O delegado para seu discurso triunfante e substitui seu semblante ganancioso por uma careta de fracasso ao ver o cofre vazio.
— Ah, Douglas... — ele fala em meio à decepção enquanto eu sinto que mais uma vez, não saímos do lugar. — A senhora tem alguma noção de outro lugar que o Douglas possa ter guardado isso?
Sim, eu tenho uma pequena noção, o que não é uma certeza. Tem grandes possibilidades disso estar com a Vivian, mas não vou envolvê-la nessa confusão.
— Infelizmente não — respondo.
— Tem certeza?! — ele insiste em perguntar em tom de descrença.
— Senhor Pedro Henrique Da Matta, não há ninguém nesse país mais interessado em derrubar esse cartel do que eu! Fui enganada pelo Alejandro, meu noivo foi tirado de mim de forma cruel por causa disso! E é a minha integridade física que pode estar sob ameaça! — esbravejo e ninguém me repreende. — Se eu soubesse onde esses relatórios estão, não esperaria o senhor me perguntar outra vez.

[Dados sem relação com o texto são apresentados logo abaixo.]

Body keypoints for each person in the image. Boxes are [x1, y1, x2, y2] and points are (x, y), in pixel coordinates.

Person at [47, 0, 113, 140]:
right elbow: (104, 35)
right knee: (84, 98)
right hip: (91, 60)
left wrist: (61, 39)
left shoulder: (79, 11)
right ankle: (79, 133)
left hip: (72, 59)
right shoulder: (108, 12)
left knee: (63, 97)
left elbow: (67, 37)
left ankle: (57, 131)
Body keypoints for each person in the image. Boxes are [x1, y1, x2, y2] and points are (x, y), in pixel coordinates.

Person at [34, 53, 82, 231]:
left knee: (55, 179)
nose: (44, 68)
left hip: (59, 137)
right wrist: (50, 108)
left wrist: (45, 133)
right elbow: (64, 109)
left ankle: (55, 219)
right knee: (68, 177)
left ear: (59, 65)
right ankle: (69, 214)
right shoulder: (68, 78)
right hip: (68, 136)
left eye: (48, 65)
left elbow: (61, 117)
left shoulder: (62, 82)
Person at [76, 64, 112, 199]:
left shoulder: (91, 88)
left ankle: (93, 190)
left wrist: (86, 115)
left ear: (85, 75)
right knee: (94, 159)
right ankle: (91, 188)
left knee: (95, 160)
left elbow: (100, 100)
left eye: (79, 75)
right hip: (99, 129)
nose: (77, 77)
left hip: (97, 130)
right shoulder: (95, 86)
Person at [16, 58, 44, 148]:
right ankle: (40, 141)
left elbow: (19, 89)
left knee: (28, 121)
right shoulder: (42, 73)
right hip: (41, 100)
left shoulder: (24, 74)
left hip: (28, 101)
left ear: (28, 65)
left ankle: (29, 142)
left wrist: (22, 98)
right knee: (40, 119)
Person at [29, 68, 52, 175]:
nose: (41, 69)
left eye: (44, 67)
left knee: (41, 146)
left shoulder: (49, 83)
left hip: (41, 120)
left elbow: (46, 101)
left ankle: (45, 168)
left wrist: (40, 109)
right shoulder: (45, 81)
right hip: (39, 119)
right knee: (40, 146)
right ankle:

O silêncio que se instala no cômodo o faz refletir e possivelmente, dar algum crédito às minhas palavras. Mesmo assim, ele não se mostra satisfeito por não ter conseguido as informações que tanto queria. Mais buscas são feitas nas próximas duas horas até desistirem de vez. Eu também não estou satisfeita, mas acredito que posso conseguir isso com a Vivian e entregar à polícia depois, alegando que encontrei em algum lugar da casa que não foi inspecionado. Isso é algo que eu faço questão de conseguir pela honra do Douglas, afinal, ele levou um tiro por mim.